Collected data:

===

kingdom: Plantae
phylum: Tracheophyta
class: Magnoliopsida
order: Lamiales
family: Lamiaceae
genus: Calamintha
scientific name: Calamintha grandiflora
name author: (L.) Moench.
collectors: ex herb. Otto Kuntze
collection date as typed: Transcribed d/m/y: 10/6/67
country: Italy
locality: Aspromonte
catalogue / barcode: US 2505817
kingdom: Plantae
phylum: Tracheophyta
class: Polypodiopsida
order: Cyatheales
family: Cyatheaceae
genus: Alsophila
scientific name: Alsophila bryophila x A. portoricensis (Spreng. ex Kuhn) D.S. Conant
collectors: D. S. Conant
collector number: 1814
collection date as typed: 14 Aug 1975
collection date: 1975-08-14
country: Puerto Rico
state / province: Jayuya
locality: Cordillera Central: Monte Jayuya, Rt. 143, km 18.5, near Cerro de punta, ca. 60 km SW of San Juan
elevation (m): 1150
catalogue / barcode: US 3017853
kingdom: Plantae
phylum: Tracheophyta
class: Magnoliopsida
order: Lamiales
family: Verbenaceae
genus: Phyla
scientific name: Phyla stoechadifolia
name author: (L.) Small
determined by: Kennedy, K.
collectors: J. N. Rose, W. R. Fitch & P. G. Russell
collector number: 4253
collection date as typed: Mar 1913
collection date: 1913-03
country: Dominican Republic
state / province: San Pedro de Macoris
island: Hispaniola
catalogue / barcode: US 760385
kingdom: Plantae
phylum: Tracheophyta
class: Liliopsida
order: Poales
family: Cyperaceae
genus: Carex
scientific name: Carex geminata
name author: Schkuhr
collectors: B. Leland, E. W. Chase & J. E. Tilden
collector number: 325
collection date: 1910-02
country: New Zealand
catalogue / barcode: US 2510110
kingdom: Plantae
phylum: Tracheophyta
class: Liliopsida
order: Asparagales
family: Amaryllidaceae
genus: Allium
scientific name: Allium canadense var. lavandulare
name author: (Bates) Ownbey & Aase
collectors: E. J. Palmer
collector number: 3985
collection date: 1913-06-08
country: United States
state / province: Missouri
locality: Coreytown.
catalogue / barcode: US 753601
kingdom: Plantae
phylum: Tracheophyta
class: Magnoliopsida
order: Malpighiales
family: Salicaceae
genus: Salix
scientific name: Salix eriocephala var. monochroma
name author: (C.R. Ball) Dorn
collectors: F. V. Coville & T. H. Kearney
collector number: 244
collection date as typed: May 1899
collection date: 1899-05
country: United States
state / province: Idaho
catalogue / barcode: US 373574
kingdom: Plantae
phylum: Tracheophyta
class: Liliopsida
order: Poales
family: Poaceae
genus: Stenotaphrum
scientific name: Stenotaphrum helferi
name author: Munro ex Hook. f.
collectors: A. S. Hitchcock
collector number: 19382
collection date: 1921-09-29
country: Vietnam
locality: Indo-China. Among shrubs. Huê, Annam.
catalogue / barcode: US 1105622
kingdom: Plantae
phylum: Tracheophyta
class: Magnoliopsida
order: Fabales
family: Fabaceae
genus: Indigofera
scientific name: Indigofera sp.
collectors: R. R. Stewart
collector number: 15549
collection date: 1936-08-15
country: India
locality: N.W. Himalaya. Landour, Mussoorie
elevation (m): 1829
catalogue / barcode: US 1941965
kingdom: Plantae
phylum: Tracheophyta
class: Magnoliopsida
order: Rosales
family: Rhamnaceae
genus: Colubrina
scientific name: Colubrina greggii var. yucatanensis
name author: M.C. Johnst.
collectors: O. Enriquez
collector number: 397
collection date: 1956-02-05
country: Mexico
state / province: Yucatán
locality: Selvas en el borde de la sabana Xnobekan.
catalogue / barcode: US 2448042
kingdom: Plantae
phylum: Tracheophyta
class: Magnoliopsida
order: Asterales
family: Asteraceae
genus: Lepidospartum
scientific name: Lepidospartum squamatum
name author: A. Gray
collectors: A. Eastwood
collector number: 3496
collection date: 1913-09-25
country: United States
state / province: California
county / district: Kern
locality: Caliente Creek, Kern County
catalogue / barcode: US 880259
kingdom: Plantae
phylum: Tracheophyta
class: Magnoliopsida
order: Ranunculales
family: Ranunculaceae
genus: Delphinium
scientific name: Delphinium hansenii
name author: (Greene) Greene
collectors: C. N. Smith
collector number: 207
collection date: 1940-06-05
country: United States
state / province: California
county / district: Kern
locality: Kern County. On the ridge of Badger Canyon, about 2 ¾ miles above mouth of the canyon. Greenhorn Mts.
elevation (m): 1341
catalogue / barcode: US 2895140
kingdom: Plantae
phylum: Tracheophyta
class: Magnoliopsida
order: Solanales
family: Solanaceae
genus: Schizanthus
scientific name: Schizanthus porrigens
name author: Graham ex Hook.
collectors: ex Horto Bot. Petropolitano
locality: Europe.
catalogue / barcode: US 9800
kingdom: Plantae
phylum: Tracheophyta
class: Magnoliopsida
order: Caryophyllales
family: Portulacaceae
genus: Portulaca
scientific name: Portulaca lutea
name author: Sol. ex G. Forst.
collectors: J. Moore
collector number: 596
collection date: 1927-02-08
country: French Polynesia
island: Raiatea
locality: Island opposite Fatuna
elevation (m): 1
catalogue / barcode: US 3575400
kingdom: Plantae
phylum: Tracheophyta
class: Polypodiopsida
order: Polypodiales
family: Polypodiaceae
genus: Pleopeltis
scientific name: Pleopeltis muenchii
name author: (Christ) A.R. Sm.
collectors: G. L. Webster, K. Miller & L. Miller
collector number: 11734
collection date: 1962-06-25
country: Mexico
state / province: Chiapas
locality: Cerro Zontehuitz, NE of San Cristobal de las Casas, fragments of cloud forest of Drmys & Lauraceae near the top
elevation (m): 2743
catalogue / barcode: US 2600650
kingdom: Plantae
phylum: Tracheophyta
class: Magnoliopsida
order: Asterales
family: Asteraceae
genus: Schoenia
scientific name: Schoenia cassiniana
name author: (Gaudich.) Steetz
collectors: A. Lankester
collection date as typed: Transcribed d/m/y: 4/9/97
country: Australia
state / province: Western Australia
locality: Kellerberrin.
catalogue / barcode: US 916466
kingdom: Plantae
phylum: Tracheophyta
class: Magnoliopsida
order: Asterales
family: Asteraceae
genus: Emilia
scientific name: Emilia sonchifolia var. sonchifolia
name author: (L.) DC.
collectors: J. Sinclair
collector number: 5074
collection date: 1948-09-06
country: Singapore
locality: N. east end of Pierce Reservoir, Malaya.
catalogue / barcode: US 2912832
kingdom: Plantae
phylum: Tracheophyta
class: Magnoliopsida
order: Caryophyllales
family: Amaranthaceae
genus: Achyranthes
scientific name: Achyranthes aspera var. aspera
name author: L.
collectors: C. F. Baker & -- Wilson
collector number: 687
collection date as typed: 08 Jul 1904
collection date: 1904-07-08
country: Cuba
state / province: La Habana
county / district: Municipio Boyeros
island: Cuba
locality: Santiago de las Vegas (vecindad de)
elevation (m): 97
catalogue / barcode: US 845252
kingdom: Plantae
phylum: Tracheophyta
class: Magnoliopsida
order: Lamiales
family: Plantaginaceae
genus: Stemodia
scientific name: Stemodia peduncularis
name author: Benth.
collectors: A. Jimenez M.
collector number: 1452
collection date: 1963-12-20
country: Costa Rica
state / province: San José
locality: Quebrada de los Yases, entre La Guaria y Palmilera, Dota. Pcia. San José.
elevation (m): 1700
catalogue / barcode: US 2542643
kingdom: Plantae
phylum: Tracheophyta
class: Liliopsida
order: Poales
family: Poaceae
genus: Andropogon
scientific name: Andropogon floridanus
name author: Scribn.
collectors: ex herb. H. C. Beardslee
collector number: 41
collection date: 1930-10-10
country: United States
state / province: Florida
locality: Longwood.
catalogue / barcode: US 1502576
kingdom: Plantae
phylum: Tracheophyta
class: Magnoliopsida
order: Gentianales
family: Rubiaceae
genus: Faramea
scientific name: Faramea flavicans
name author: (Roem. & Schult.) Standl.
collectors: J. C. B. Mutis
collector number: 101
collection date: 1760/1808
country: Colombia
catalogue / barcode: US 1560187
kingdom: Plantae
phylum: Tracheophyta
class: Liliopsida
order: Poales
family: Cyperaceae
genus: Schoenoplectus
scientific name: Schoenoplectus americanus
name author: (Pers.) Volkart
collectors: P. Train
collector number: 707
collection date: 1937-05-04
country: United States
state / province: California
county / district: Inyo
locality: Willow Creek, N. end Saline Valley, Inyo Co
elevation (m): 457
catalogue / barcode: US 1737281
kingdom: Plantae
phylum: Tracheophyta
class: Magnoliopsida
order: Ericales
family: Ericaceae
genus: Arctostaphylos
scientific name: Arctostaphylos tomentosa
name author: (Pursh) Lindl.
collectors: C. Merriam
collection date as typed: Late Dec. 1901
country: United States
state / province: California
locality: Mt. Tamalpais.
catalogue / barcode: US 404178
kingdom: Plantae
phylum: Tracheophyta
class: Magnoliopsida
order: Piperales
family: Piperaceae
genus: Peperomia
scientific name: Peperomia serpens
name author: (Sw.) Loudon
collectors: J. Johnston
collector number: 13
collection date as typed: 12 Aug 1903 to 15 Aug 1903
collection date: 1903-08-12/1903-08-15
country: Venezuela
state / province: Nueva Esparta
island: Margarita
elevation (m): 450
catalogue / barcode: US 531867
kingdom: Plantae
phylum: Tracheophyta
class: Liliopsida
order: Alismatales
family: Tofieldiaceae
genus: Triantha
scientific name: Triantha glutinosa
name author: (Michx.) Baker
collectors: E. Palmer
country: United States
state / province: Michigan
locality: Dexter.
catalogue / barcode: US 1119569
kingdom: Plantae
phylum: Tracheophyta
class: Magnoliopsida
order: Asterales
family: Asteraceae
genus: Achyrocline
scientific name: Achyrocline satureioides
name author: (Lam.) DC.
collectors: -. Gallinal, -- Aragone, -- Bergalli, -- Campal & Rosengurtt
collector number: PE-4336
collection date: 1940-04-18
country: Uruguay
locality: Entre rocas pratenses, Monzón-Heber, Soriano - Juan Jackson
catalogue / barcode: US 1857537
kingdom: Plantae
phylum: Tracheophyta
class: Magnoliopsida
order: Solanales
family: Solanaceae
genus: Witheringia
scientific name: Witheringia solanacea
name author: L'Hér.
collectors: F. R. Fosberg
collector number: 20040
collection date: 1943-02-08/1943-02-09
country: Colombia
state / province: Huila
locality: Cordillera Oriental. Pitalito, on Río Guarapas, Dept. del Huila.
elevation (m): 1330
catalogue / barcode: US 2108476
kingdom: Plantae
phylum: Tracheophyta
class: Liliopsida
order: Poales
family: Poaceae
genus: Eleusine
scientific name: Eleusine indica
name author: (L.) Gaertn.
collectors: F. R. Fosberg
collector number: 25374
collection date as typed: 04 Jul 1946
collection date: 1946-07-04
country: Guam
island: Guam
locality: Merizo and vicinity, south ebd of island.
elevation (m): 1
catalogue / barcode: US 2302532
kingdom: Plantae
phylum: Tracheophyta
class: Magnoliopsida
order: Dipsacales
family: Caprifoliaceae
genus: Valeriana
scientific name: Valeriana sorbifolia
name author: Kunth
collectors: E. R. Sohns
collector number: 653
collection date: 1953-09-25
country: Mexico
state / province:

===

Print the lines of the records above word for word, starting at the line that contains "family: Ericaceae" and ending at the line that contains "collectors: E. Palmer", with both of those lines included.

family: Ericaceae
genus: Arctostaphylos
scientific name: Arctostaphylos tomentosa
name author: (Pursh) Lindl.
collectors: C. Merriam
collection date as typed: Late Dec. 1901
country: United States
state / province: California
locality: Mt. Tamalpais.
catalogue / barcode: US 404178
kingdom: Plantae
phylum: Tracheophyta
class: Magnoliopsida
order: Piperales
family: Piperaceae
genus: Peperomia
scientific name: Peperomia serpens
name author: (Sw.) Loudon
collectors: J. Johnston
collector number: 13
collection date as typed: 12 Aug 1903 to 15 Aug 1903
collection date: 1903-08-12/1903-08-15
country: Venezuela
state / province: Nueva Esparta
island: Margarita
elevation (m): 450
catalogue / barcode: US 531867
kingdom: Plantae
phylum: Tracheophyta
class: Liliopsida
order: Alismatales
family: Tofieldiaceae
genus: Triantha
scientific name: Triantha glutinosa
name author: (Michx.) Baker
collectors: E. Palmer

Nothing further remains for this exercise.